Michael Dudok de Wit’s ‘The Red Turtle’: 5 Interesting Facts About The Film’s Production
Of the five Academy Award nominees in the best animated feature category this year, the sole entry that is primarily hand-drawn is Michael Dudok de Wit’s The Red Turtle.
It’s the first feature directed by Dudok de Wit, whose short films The Monk and The Fish (1994) and Father and Daughter (2000) are widely considered to be contemporary classics. For The Red Turtle, a cross-continental co-production between Japan’s Studio Ghibli and numerous European parties (Why Not Productions, Wild Bunch, CN4 Productions, Arte France Cinema, Belvision Coproduction), the challenge for Dudok de Wit was to maintain his idiosyncratic and minimalist aesthetic while working with a feature film crew.
Dudok de Wit met the challenge by designing a production pipeline that addressed the graphic needs of his film. Despite the attachment of Studio Ghibli’s name to the film, it’s important to point out that the entire film was animated in France at Prima Linea Productions, a company that has studios in both Paris and Angoulême. In this piece, we explore five unique aspects of Dudok de Wit’s production.
1. Michael Dudok de Wit initially planned to draw the film on paper, but switched to digital 2D.
The film was drawn in TVPaint software on Cintiq tablets, the first time that Dudok de Wit had made a film by drawing digitally instead of on paper. Initially, Dudok de Wit had intended to draw on paper and then scan in the drawings, and between January and September 2011, he worked on a series of drawn-on-paper animation tests at Prima Linea’s facilities in Paris.
The five test shots he created were intended to figure out the animation style, and determine aspects of the line, choice of tools, and treatment of the image in compositing. However, in fall 2011, he visited the studio’s Angoulême facilities to see a work-in-progress of Wolfy, the Incredible Secret, a film animated on Cintiq tablets. The trailer for that film is below:
He was encouraged to take a Cintiq back to his home in London and try some new tests. Dudok de Wit came to the conclusion that “it’s more economical, gives you more creative freedom and increased control for retouching,” as he told journalist Bernard Génin. “The line of the digital pencil was more beautiful and that convinced us.”
2. The backgrounds were drawn with charcoal on paper.
The backgrounds of The Red Turtle were drawn with charcoal on paper, “very freely, with broad strokes smudged with the palm of the hand,” said Dudok de Wit. “This artisanal quality was very important and gave the image a lovely, grainy texture.” Those drawings were then scanned, and color was added in Photoshop. Light and shadow effects were composited into the scenes afterward. The layout supervisor was Eric Briche, background supervisor was Julien De Man, and color supervisor was Emma McCann.
3. The film had a smaller animation crew than usual for 2D European features.

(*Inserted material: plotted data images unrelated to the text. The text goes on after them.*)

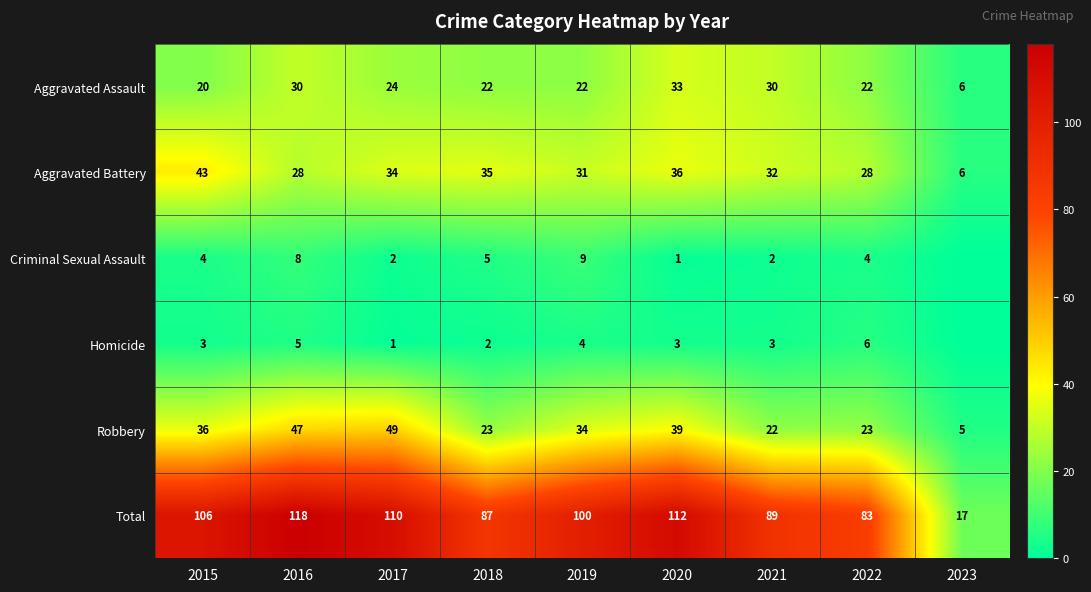

What is the average value of the Robbery series?

31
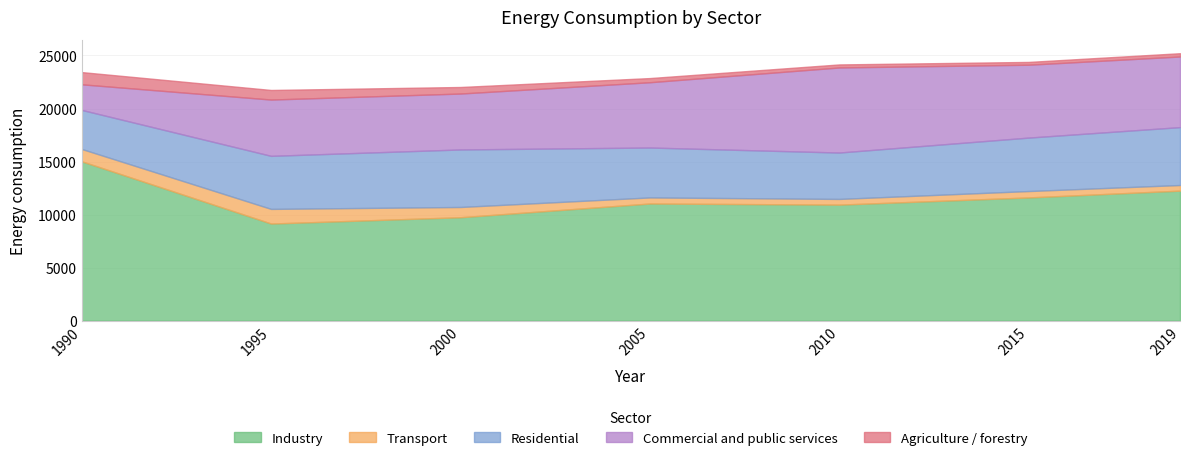

Reading left to right, list all the values displayed in this chart.

Industry: 15020.1	9153.4	9748.9	11042.7	10935.7	11614.3	12255.9
Transport: 1164.8	1380.0	965.8	572.4	538.5	602.4	530.4
Residential: 3681.0	5002.1	5423.2	4704.9	4373.5	5039.0	5457.4
Commercial and public services: 2413.9	5307.3	5272.3	6156.0	8020.3	6871.6	6659.2
Agriculture / forestry: 1152.9	904.6	617.4	392.3	286.3	263.3	309.1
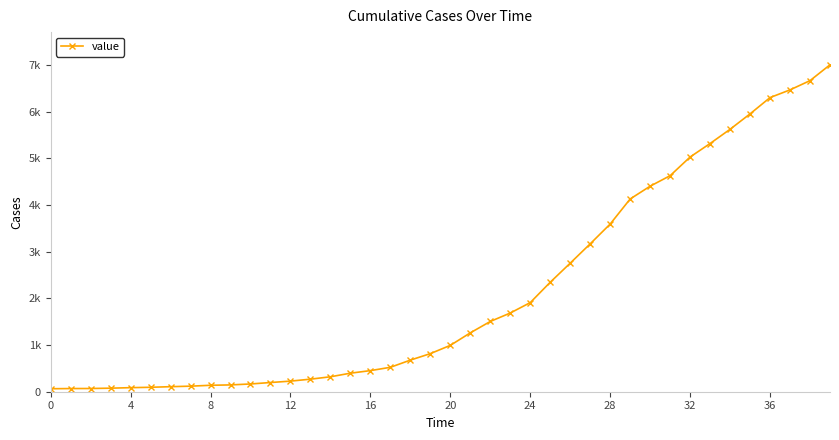

What is the average value?

2144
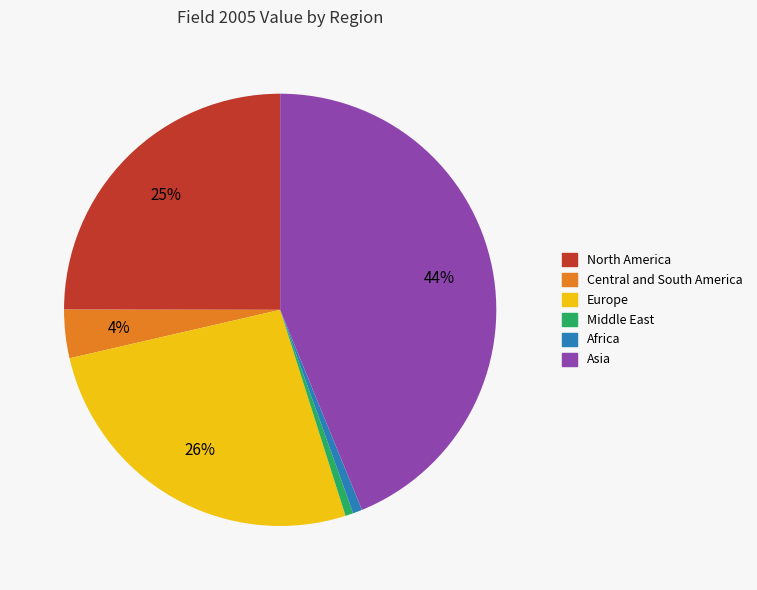

Which has a higher value, North America or Europe?

Europe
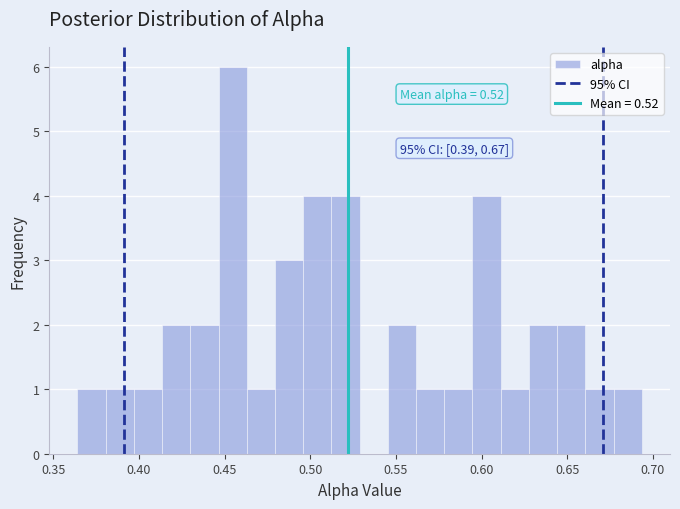

Read against the x-axis, roughly where is the centre of the tallest bar?

0.455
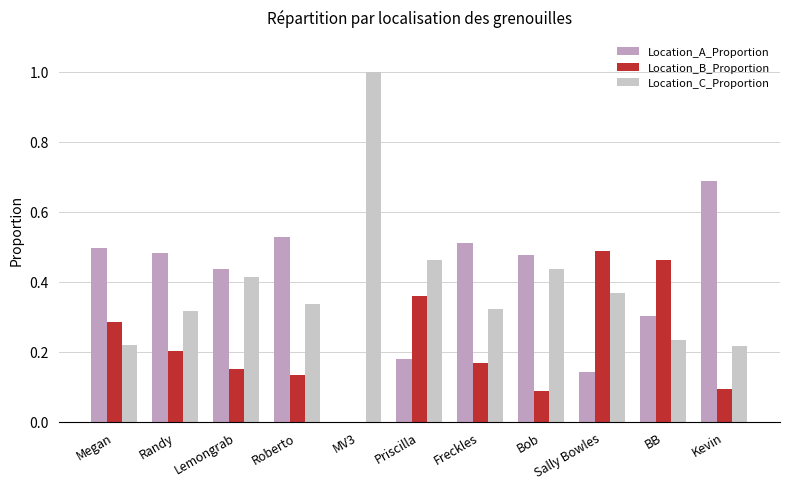

What is the sum of all Location_B_Proportion values?

2.4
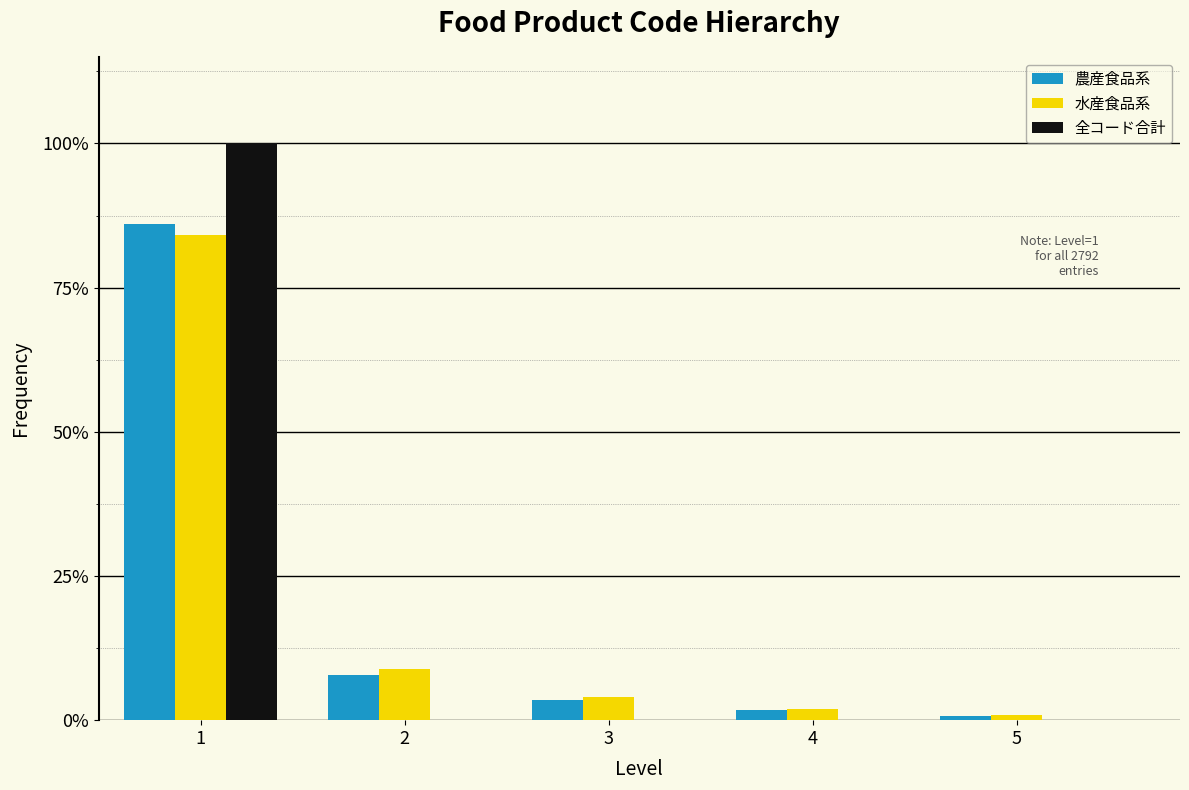

What are all the series names shown in the legend?

農産食品系, 水産食品系, 全コード合計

The animation phase of European animated features typically takes around 10 months, but Dudok de Wit wanted to work with a smaller team of around a dozen animators to maintain consistency of style and to be able to personally supervise all the artists. (There were also between 30-40 assistant animators.) The schedule for the animation production thus took more than twice as long as a typical European feature, extending to around two years. There was an additional team of another 10 or so animators who only worked on special effects, like waves, backwashes, storms, and smoke. (The sfx animation team was supervised by Mouloud Oussid.)
4. No rotoscope was used by the animators.

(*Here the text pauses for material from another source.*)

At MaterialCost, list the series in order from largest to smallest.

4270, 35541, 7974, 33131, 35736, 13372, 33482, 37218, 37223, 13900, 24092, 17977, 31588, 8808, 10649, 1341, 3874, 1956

The controlled character animation style of The Red Turtle has led many viewers to wonder if rotoscoping was involved. Live-action reference was shot, but it wasn’t rotoscoped, according to the film’s chief animator Jean-Christophe Lie. (It’s similar to how live-action reference was used on classic Disney films like Peter Pan and Sleeping Beauty, though the effect is markedly different.) “We used what is termed analytic animation: actors are filmed and their strongest poses are isolated,” Lie told Bernard Génin. “The camera angles are readapted in the layout, then everything is redrawn, as you would do in a life drawing class. The footage of the actors is only used as a reference.”
5. The turtles and rafted were cgi.
The turtles and raft were modeled and animated in 3D using Autodesk 3ds Max. Afterward, the turtle shell texture, which was created in Photoshop, was integrated onto the character using Blackmagic Design’s Fusion. For the linework on the cg turtles and raft, the cg models were retraced frame-by-frame. “The hardest part for the animators was to recreate the projected shadows that followed the curves of each bamboo shaft and which had to be animated manually,” said Lie. The linework was subsequently integrated over the cg, again using Fusion.
The Red Turtle is distributed in North America by Sony Pictures Classics. It’s currently in limited release in U.S. theaters.